Nie wiem ile czasu minęło od tamtego dnia. Nie liczyłam godzin, dni, być może miesięcy. Świat przestał dla mnie istnieć. Ja przestałam istnieć. Nie próbując szukać szczęścia, które ponownie pchnęło mnie w czarną i mroczną otchłań samotności. Jakiekolwiek uczucia odeszły – tylko ten jebany ból pozostał. Każdej nieprzespanej nocy śniłam tylko o nim. Każdy dzień, każda minuta.. wszystko w moim martwym życiu wypełnione było nim. Wiem, że jeszcze przyjdzie na mnie czas. Wiem, że jeszcze będę mogła być szczęśliwa u boku kogoś kogo nie będę potrafiła już tak pokochać, u boku kogoś kto da mi fałszywą obietnicę. Wiem to.

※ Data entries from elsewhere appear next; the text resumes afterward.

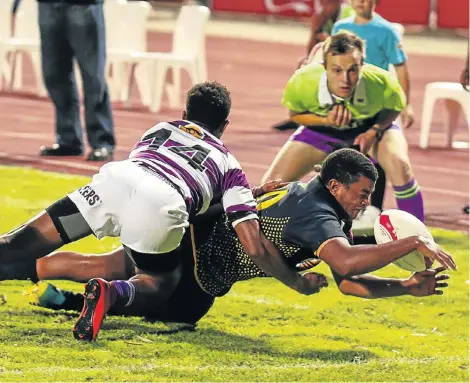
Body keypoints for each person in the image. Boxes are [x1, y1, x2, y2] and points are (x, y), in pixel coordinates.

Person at [9, 150, 455, 341]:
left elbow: (348, 282)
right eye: (361, 194)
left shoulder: (303, 191)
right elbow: (344, 262)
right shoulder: (321, 216)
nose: (366, 203)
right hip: (208, 264)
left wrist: (405, 288)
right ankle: (104, 295)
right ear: (336, 186)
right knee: (176, 306)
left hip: (195, 227)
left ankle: (41, 283)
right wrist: (412, 242)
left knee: (112, 261)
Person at [1, 81, 325, 336]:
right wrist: (296, 282)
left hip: (113, 183)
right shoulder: (230, 165)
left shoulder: (158, 129)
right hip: (161, 207)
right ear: (224, 126)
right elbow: (252, 243)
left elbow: (167, 169)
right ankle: (111, 294)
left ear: (185, 115)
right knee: (157, 283)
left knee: (19, 243)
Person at [261, 31, 425, 227]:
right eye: (337, 70)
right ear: (325, 67)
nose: (345, 79)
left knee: (400, 164)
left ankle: (418, 237)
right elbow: (294, 115)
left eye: (352, 70)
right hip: (322, 131)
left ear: (362, 66)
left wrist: (374, 131)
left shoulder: (381, 81)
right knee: (269, 188)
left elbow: (394, 107)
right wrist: (326, 119)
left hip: (369, 127)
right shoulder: (303, 82)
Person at [37, 0, 115, 161]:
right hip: (48, 5)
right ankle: (68, 139)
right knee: (54, 75)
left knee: (93, 76)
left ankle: (102, 141)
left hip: (83, 4)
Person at [273, 0, 354, 132]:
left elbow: (349, 47)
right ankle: (299, 113)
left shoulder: (348, 16)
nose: (325, 7)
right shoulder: (321, 17)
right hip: (331, 57)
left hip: (349, 59)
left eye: (329, 3)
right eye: (323, 3)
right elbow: (311, 49)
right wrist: (316, 28)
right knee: (303, 66)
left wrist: (328, 40)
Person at [332, 0, 414, 129]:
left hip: (375, 99)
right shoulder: (339, 27)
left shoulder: (387, 31)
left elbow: (400, 68)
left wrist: (406, 105)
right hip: (346, 96)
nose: (361, 1)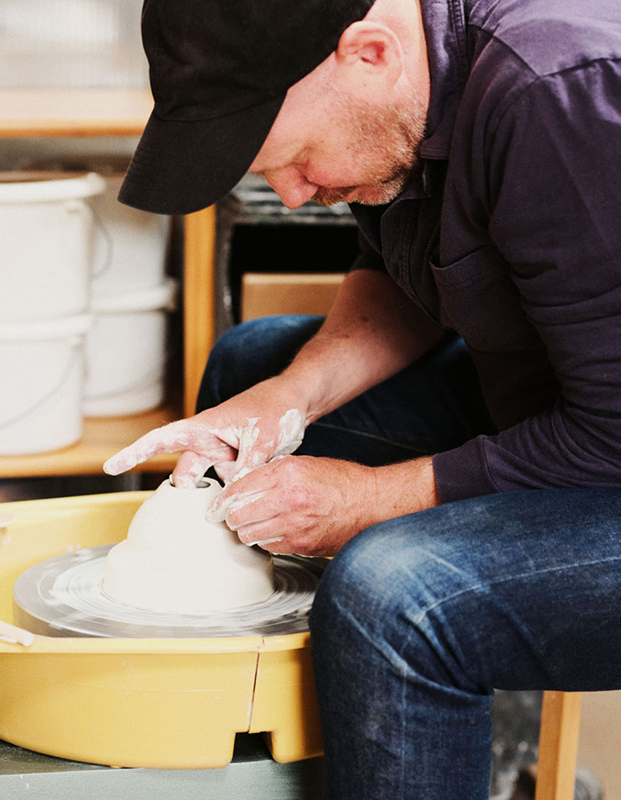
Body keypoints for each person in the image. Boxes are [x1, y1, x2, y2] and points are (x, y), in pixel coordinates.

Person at [103, 0, 621, 796]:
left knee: (394, 595)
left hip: (608, 443)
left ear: (370, 54)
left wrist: (368, 500)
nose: (293, 194)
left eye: (298, 160)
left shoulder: (554, 94)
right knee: (250, 367)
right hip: (562, 402)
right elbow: (410, 277)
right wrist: (286, 398)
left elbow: (611, 436)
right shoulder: (403, 93)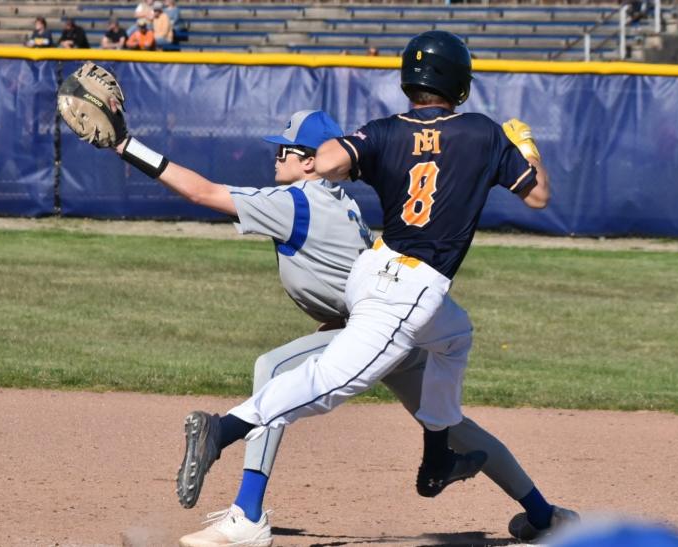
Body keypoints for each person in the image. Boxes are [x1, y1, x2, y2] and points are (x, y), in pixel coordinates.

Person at [170, 30, 579, 543]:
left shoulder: (386, 130)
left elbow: (335, 158)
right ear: (458, 81)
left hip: (375, 266)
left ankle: (437, 459)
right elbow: (538, 195)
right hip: (408, 291)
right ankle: (222, 429)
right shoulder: (482, 132)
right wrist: (526, 148)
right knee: (331, 381)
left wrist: (335, 157)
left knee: (455, 336)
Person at [105, 109, 485, 546]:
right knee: (450, 419)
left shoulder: (294, 202)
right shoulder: (342, 202)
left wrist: (126, 146)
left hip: (372, 333)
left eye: (283, 150)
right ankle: (539, 510)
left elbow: (200, 191)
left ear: (309, 161)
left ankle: (245, 511)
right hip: (400, 324)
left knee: (274, 368)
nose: (275, 157)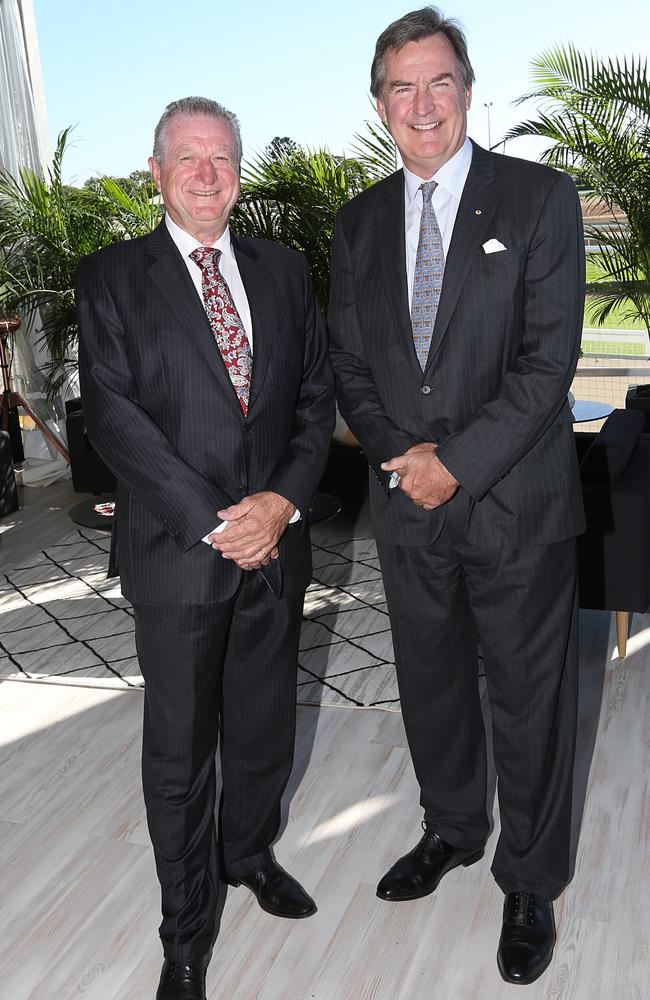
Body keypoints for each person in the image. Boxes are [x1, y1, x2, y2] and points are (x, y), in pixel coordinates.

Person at [328, 7, 585, 987]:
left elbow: (545, 358)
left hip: (514, 505)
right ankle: (449, 828)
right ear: (379, 102)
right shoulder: (354, 224)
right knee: (431, 686)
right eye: (401, 87)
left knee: (527, 700)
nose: (421, 104)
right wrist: (403, 456)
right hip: (404, 505)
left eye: (438, 82)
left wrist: (456, 460)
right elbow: (349, 361)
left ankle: (528, 879)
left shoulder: (536, 199)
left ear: (468, 89)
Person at [76, 97, 334, 1000]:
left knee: (263, 729)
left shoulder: (283, 268)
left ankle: (250, 854)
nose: (207, 171)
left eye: (222, 155)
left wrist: (280, 504)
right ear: (157, 173)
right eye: (188, 156)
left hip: (277, 546)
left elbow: (313, 395)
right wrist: (222, 520)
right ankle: (185, 934)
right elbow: (113, 414)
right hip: (181, 552)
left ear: (238, 170)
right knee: (181, 755)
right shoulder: (111, 275)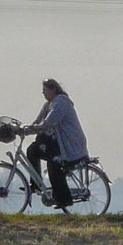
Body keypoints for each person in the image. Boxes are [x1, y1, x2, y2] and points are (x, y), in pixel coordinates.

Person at [24, 79, 89, 209]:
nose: (43, 93)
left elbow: (49, 122)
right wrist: (26, 130)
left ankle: (64, 199)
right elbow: (38, 121)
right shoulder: (48, 105)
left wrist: (34, 128)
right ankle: (36, 185)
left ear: (53, 89)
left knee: (54, 164)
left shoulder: (61, 102)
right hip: (57, 143)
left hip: (69, 144)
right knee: (32, 150)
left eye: (45, 90)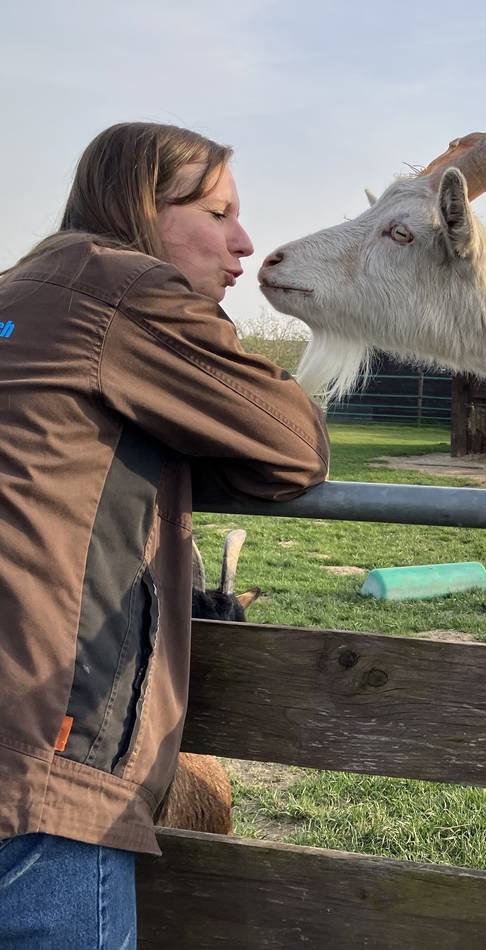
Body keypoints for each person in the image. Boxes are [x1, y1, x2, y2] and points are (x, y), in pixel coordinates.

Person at [0, 122, 330, 947]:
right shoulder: (130, 290)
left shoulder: (17, 291)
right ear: (145, 210)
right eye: (218, 212)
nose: (244, 243)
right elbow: (294, 444)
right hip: (44, 763)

Wiem też, że moja miłość jest teraz gdzieś tam daleko, być może odnalazł swoja zakłamaną miłość życia, które dla mnie się skończyło. Wiem, że jeśli on będzie szczęśliwy to ja w to uwierzę, bez wahania. Siedzę teraz na naszej ukochanej plaży. Wpatruję się w pusty ocean. Piękna melodia otula stracone zmysły, dźwięk rozbijających się o śnieżnobiały brzeg, przypomina mi, że jednak muszę być wdzięczna Bogu. Dał mi możliwość poznania prawdziwej miłości. Dopiero teraz uświadomiłam sobie, że z dotykając, czując, patrząc na jareda, doznawałam czegoś, co nie istnieje. Jego słodki zapach przypominał bezwonny kwiat. Wiedziałam, że pokazał mi jak żyć, wiedząc, że i tak pójdę swoją własną drogą. Podświadomość znowu robiła ze mnie idiotkę. Czułam jego wargi muskające mój kark, szyję, dekolt. Jego zapach przyspieszył bicie martwego serca, dłonie niemo błądziły w potarganych włosach. Oddałam się mojej wyobraźni. Chciałam jeszcze raz, nieświadomie poczuć jego obecność, choć nieprawdziwą, dla mnie całkowicie realną.
-ciebie tu nie ma?… -szepnęłam do swoich myśli, których próbowałam się wyrzekać. –ciebie nie ma!